KIEL/MAINZ (dpa-AFX) - Schleswig-Holsteins Ministerpräsident Daniel Günther will sich angesichts sinkender Infektionszahlen für baldige Lockerungen von Corona-Schutzmaßnahmen einsetzen. Dies sagte der CDU-Politiker am Freitag im ZDF-"Mittagsmagazin" im Blick auf die Ministerpräsidentenkonferenz mit Kanzlerin Angela Merkel (CDU) am nächsten Mittwoch. Bei der letzten Konferenz sei ja verabredet worden, für die nächste Runde einen Stufenplan zu erarbeiten. Sein Land habe sich deshalb verpflichtet gefühlt, einen solchen auch vorzulegen. "Was wir das letzte Mal beschlossen haben, gilt, und von daher wird ein Stufenplan definitiv auch kommen."

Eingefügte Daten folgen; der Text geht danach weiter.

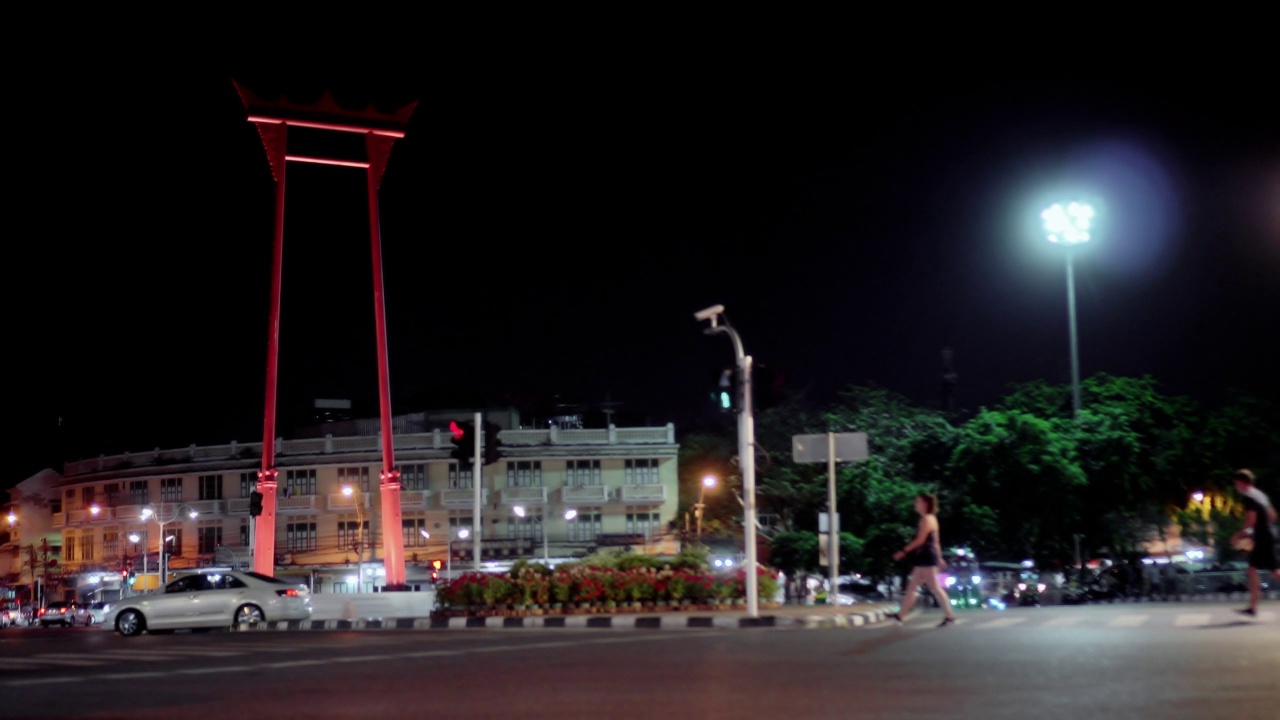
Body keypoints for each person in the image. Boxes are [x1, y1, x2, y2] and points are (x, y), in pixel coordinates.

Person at [887, 492, 957, 627]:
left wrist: (903, 551)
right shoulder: (931, 518)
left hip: (927, 558)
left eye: (918, 501)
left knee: (934, 588)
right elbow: (936, 542)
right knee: (913, 587)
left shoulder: (926, 519)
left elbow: (920, 540)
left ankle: (950, 616)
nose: (915, 504)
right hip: (926, 557)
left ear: (925, 504)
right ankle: (900, 615)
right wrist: (940, 557)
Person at [1227, 469, 1279, 616]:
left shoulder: (1248, 497)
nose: (1235, 487)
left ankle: (1253, 606)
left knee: (1269, 572)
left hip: (1263, 537)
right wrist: (1258, 530)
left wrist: (1238, 535)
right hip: (1266, 535)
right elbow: (1273, 516)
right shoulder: (1260, 495)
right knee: (1256, 570)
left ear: (1242, 483)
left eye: (1236, 483)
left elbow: (1251, 520)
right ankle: (1253, 606)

Der Kieler Planvorschlag sei aus seiner Sicht klug und austariert. Er sieht die ersten Öffnungsschritte für Kitas und Schulen vor. "Wir sind sehr optimistisch, dass wir uns darauf auch verständigen können", sagte Günther.

Die Zahl der Neuinfektionen pro 100 000 Einwohner binnen sieben Tagen war in Deutschland zuletzt auf 79,9 gesunken, in Schleswig-Holstein auf 67,0. Der aktuelle Lockdown mit weitgehend geschlossenen Schulen, Kitas, Geschäften und Freizeiteinrichtungen gilt bis zum 14. Februar.

Der Stufenplan der Kieler Regierung sieht die Möglichkeit vor, ab einer sieben Tage lang stabil unter 100 liegenden Inzidenz an Kitas den eingeschränkten Regelbetrieb zu starten und für die Schulklassen 1 bis 6 Wechselunterricht aufzunehmen. Zudem können Friseure wieder öffnen. Für Entscheidungen darüber sollen aber auch die Auslastung der Intensivkapazitäten in Krankenhäusern, das Verbreitungspotenzial des Virus (Reproduktionszahl), das Auftreten von Mutationen, die Situation des öffentlichen Gesundheitsdienstes und die Impfquote berücksichtigt werden. Weitergehende Lockerungsschritte sieht der Kieler Plan für Inzidenzen stabil unter 50 vor.